Memasuki paruh kedua, kondisi keuangan negara kembali masuk dalam tren surplus yang menanjak. Saat itu, APBN membukukan selisih positif Rp106,1 triliun di akhir Juli 2022 atau setara 0,57 persen dari PDB.

Bendahara negara menyatakan bahwa ini menjadi modal penting untuk menekan defisit anggaran dan diperkirakan akan lebih rendah dari target Perpres 98/2022 sebesar 4,5 persen PDB.

Geser ke periode Agustus, surplus ternyata belum putus. Malahan, nilainya bergerak naik meskipun tipis menjadi Rp107,4 triliun. Pada saat itu, pemerintah mulai sounding bakal membayar subsidi dan kompensasi kepada dua BUMN, yakni Pertamina serta PLN.

Di September 2022, surplus APBN kembali anjlok. Kali ini berkurang menjadi Rp60,9 triliun. Dalam penjelasannya, Menkeu menyebut bahwa hal tersebut dipengaruhi oleh optimalisasi instrumen fiskal sebagai shock absorber, sehingga guncangan perekonomian tidak langsung diteruskan ke masyarakat.

“Di tengah beragam tantangan, kinerja APBN sampai dengan September 2022 tetap positif dan terkendali,” tegasnya.

Masuk Oktober, APBN mencatatkan defisit pertama setelah sembilan bulan berturut-turut menikmati ‘kemewahan’. Kementerian Keuangan melansir bahwa postur instrumen fiskal mengalami tekor Rp169,5 triliun.

Angka tersebut terjadi karena jumlah belanja yang lebih tinggi dengan Rp2.351,1 triliun dibandingkan dengan sisi pendapatan yang sebesar Rp2.181,6 triliun. Isu yang mencuat kala itu adalah pemerintah baru saja membayar kewajiban kepada pertamina dan PLN sebesar Rp163 triliun.

“Kinerja fiskal (yang kini defisit) akan mendorong kebutuhan pembiayaan di sisa tahun ini,” sebut dia.

Lebih lanjut, dalam laporan terakhir APBN yang disampaikan Menkeu Sri Mulyani pekan lalu, terungkap bahwa defisit kembali melebarke Rp237,7 triliun atau 1,22 persen PDB. Angka ini merupakan rekapitulasi yang dihitung sampai dengan 14 Desember 2022.
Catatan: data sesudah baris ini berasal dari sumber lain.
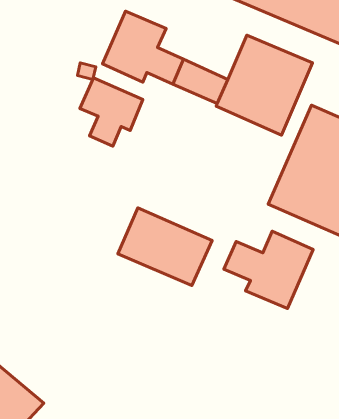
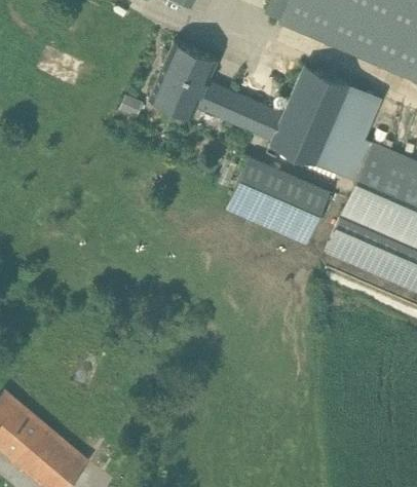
building: [80,78,143,146] -> none
building: [118,208,212,286] -> [229,157,330,240]
building: [224,231,313,308] -> none

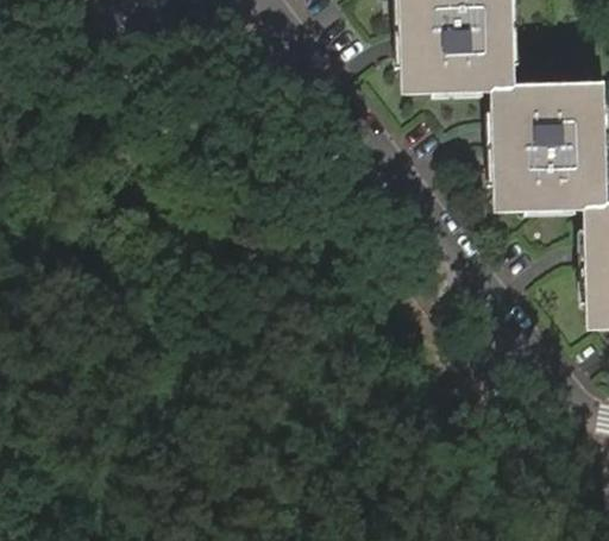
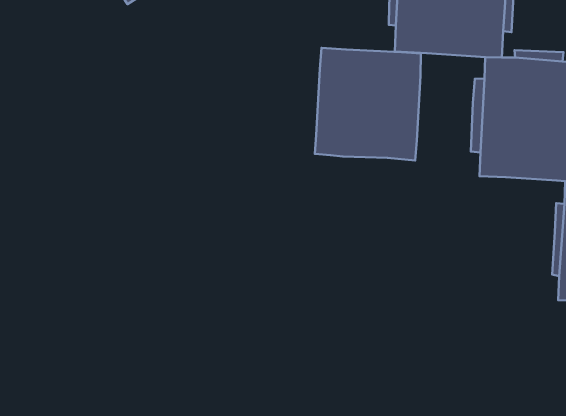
building: none -> [315,48,421,161]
Dalam keterangannya, Menkeu menyatakan bahwa realisasi defisit anggaran jelang penutupan tahun tergolong cukup baik dari estimasi awal APBN 2022 sesuai Perpres 98/2022.

“Defisit ini jauh lebih kecil jika dari indikasi atau rencana 2022, yaitu mencapai Rp840,2 triliun (4,5 persen PDB),” katanya.

Pemerintah sendiri optimistis APBN 2022 bisa ditutup dengan realisasi defisit anggaran sebesar 2,49 persen dari PDB. Jika benar terjadi, maka ini merupakan prestasi tersendiri mengingat pada tahun depan pemerintah memiliki mandatori untuk membawa defisit kembali ke level normal di bawah 3 persen setelah diperlebar akibat dampak COVID-19.

Sebagai informasi, struktur APBN memang disusun dan disahkan dalam kondisi tekor. Mengapa demikian?

Salah satu penjelasan utamanya adalah Indonesia sebagai negara berkembang membutuhkan anggaran yang cenderung lebih tinggi dibanding sektor penerimaan. Menteri Keuangan sendiri menegaskan bahwa hal itu wajar demi mengakselerasi pembangunan yang lebih kuat.

“Kinerja APBN yang secara umum cukup baik pada tahun ini akan menjadi bekal kita dalam menghadapi gejolak di 2023,” tutup Menkeu Sri Mulyani.